At first, I was furious. How on earth can you actually expect to come back into my life after all this time? After I had tried so hard to work on things that I "needed" to change in order to stay with him (of course, I hadn't realized how toxic it was to be with someone you felt he need to change for). After I chased him like a hopeless idiot that was a teenage girl who thought she was in love (which I realized years later was actually just an infatuation). To come out of the woodwork and ask me to meet up to try to work things out three years later? Three.
In three years, my family had moved out of our hometown where I had met him, I had nearly finished my Bachelor's degree, had another relationship and inevitable heartbreak, made new friends, joined a sorority, and had various new jobs and internships. I was a completely different person than I was back in 2012.
And for once, I am the one rejecting him. It's nice to keep in touch with someone who meant so much to me at one point, but I, sadly and honestly, would be OK with never seeing him again. Sure, if I saw him out I would say hello and make small talk.
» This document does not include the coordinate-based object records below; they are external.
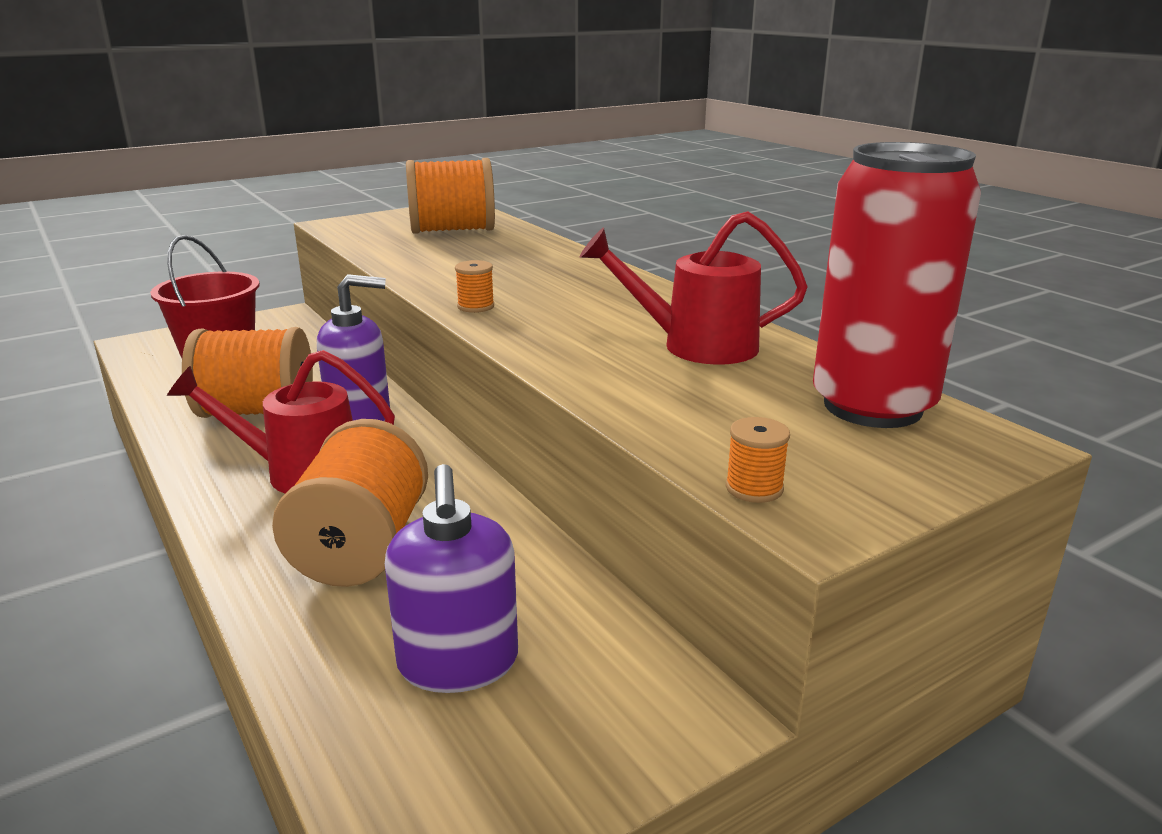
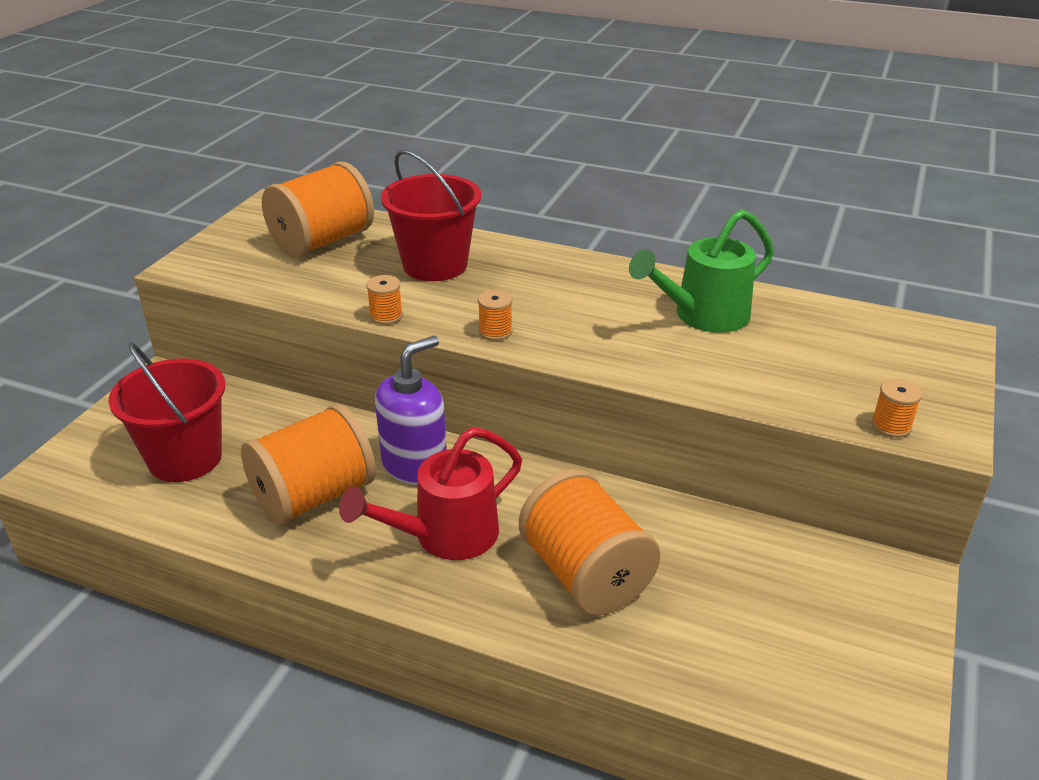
camera: 35 degrees left, 10 degrees up
(410, 277) = (386, 316): none -> orange spool
(458, 663) = (759, 620): purple soap dispenser -> none
(510, 260) = (435, 265): none -> red bucket
(695, 346) = (702, 316): red watering can -> green watering can
(872, 406) = (865, 332): red can -> none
But in the wise words of Taylor Swift, "the chain is on my door." It's not my fault it took him three years to go "Back to December" and realize his mistake.
And I'm OK with it. I can't even lie and say I appreciate the apology. I had already accepted the fact that I was never getting a true apology and that was that. Waiting around for an apology you're (probably) never going to receive is worse than waiting around for a person to come back.
I'm not mad he apologized, don't get me wrong. I'm sure that took a lot of pride to swallow and was nerve-wracking to send and wait for my response. And that response did take longer than usual for me to send because what do you say to someone you at one point missed so much and no longer do?
In my case, I told him not to be sorry and that I did not see our relationship as a mistake. Which is true. But I do not want to move backwards.
"For the first time, what's past is past." – Taylor Swift
I'm done expecting apologies from those who have hurt me because chances are you aren't going to get one or it's going to take three years to get one. And by then none of it hurts anymore and it doesn't mean much.
If you've hurt someone and are planning to apologize to them, do it sooner rather than later because by the time you finally get the courage (aka growing a pair and swallowing your damn pride) and apologize, they could be long, long, long gone. Like three years gone.